Essi accadono di continuo oggigiorno e le cronache ne sono invase, ma in una realtà piccola come quella dell’isola  di Ponza dove la convivenza e la condivisione sono necessarie alla sopravvivenza, hanno un valore e un senso ancora più drammatico.
Occupandomi di tematiche giovanili,  sono abituata a pensare che questo tipo di fenomeno violento sia legato a delle difficoltà che vanno oltre l’emulazione (lo faccio perché così fa quel mio amico…), che pure è un meccanismo presente.

Va fatta una premessa: comportamenti trasgressivi e ribelli sono consueti nell’adolescente che sempre sente turbamenti ed emozioni come difficili da comprendere e tradurre.
I ragazzi infatti vanno educati fino da molto piccoli a riconoscere le proprie emozioni e a trovare delle strategie per gestirle allo scopo di realizzare la propria felicità e la migliore convivenza con gli altri.
Quando questi vissuti di ribellione non trovano né dentro né fuori casa un contesto accogliente e di sostegno, che sia cioè capace di dialogare con loro in modo costruttivo e che li faccia sentire parte di un mondo affettivo fatto di relazioni significative, si innesca un meccanismo di sfida violenta e di forte rabbia.

Le inquietudini qui possono essere solo “agite” rabbiosamente attraverso azioni e comportamenti. Il gruppo di pari, che in questa età giovanile diventa sempre un riferimento, diventa qui  “il branco” che dà quel riconoscimento, quel senso di appartenenza  e di partecipazione che non sentono altrove.
Il gruppo legittima le azioni violente e va contro ciò che è il bene comune e ciò che rappresenta la collettività da cui si sentono esclusi e che apertamente vogliono colpire.

Il  momento di maggiore fragilità e confusione  dei giovani che segna il passaggio all’adolescenza viene vissuto spesso dalle famiglie con sconforto o con qualche disattenzione.
Esse possono avere difficoltà a farsi promotrici di dialogo e confronto – e scontro perché no? – con i ragazzi per varie ragioni: cultura – non si parla di problemi emotivi – difficoltà materiali – sono altre le faccende di cui occuparsi – ; eccessivo permissivismo o eccessiva rigidità verso i figli, che in questa fase si mostrano spesso chiusi, offensivi ed evitanti.

Allo stesso modo nella scuola odierna è difficile riuscire a conciliare le onerose richieste di produttività e rendimento con situazioni socio-economiche e culturali sempre più complesse (famiglie allargate, adozioni, stranieri, disabilità ecc).

A fronte di classi sempre più numerose e con situazioni delicate, sono venute meno risorse e strumenti necessari (poco denaro per promuovere attività e formazione specifica già a partire dalle scuole primarie, se non già a partire dall’infanzia, per  allievi, insegnanti  e famiglie).

> **ESTRATTI DELLE VOCI**:
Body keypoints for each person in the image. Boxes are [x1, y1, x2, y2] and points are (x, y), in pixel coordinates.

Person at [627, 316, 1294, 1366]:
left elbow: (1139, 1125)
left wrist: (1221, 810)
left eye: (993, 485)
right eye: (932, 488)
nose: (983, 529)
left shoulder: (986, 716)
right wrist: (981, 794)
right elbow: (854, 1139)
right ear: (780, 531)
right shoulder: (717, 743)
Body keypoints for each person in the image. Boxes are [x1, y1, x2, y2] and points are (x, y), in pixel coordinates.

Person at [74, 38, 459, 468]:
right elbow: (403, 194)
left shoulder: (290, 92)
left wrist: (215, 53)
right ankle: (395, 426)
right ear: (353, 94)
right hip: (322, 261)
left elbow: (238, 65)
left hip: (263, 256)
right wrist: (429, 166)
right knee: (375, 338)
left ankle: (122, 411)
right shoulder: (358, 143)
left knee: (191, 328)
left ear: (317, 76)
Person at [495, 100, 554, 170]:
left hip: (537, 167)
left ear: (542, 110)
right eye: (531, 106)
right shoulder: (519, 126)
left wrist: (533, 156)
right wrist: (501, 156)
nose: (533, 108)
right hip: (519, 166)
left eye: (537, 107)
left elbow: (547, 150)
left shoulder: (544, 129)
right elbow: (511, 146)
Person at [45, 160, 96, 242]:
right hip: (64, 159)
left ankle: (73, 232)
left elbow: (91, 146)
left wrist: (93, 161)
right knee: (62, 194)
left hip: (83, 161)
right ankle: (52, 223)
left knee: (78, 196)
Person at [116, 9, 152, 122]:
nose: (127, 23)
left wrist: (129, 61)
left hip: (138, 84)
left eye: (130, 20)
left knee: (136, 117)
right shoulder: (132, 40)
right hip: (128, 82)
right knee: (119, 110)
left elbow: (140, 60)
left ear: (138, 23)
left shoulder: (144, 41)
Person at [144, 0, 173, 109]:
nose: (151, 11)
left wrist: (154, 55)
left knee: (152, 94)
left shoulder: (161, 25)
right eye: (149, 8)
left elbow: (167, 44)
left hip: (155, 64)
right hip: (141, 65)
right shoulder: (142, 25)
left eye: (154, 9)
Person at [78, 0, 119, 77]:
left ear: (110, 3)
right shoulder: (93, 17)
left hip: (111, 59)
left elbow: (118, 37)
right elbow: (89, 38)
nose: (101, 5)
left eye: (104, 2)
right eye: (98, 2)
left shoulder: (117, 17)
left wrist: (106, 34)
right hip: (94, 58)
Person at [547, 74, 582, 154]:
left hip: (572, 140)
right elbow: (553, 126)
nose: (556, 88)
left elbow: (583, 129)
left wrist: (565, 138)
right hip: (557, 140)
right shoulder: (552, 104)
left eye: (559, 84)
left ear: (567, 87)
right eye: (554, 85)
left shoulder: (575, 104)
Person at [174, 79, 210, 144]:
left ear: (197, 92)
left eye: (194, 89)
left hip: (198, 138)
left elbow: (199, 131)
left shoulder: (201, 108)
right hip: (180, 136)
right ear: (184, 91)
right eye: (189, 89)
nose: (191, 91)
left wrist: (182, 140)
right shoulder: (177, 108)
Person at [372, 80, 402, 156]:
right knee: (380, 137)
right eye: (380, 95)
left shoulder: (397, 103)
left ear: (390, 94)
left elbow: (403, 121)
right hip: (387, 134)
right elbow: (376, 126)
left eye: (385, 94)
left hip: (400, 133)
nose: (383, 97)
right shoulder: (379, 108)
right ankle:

> **COMPITO A**: Restituisci senza modifiche un passo del testo sulla violenza giovanile a Ponza: parti dalle parole "Occupandomi di tematiche" e fermati dopo "un meccanismo presente.".
> **COMPITO B**: Riprendi il testo sulla violenza giovanile a Ponza e continualo da dove si ferma.

> **RISULTATO A**:
Occupandomi di tematiche giovanili,  sono abituata a pensare che questo tipo di fenomeno violento sia legato a delle difficoltà che vanno oltre l’emulazione (lo faccio perché così fa quel mio amico…), che pure è un meccanismo presente.

> **RISULTATO B**:
In tutta questa complessità, lavorare sul dato emotivo, formare alla vita e al dialogo, dare il senso della comunità e della responsabilità, diventano ancora più difficili.
Ne consegue spesso una scarsa capacità nei giovani di essere solidali, attenti agli altri e  al bene comune.

In un’epoca di consumismo estremo e di grande velocità, come quella odierna in cui è ‘vietato invecchiare’ (ma dove una moda diventa vecchia nel giro di una settimana), in cui tutto è veloce e tutti devono essere al passo con i tempi, si è perso il senso del tempo e delle tappe di vita.

Richieste di aiuto, di attenzione
Ponza è un luogo splendido, il più caro al mio cuore, e credo che le contraddizioni in essa si vivano in modo forte; il presente e il passato coesistono, internet ha portato il mondo nelle case di tutti, ma il mondo resta sempre lontano e dipende dall’umore del mare.
I ragazzi sono pieni di desideri che nascono dal confronto con i loro coetanei visti in tv, ma restano distanti. C’è una frattura che oggi è forse ancora più forte di ieri tra tradizione e modernità.
Ed è fondamentale quando compaiono segni di disagio come questi – e mi riferisco al vandalismo, al bullismo, all’uso precoce di alcool – lavorare sul senso di identità personale e collettiva, creare reti di supporto e solidarietà nelle classi, nelle famiglie e nella comunità.
La scuola e le famiglie unitamente ad esperti devono e possono farsi promotori di progetti e percorsi che possano aiutare i ragazzi ad innamorarsi ed appassionarsi di sé e di ciò che essi sono, a partire dalla storia e dalla cultura che tutti ci unisce e cioè quella di isolani, come risorsa e nostra preziosa peculiarità.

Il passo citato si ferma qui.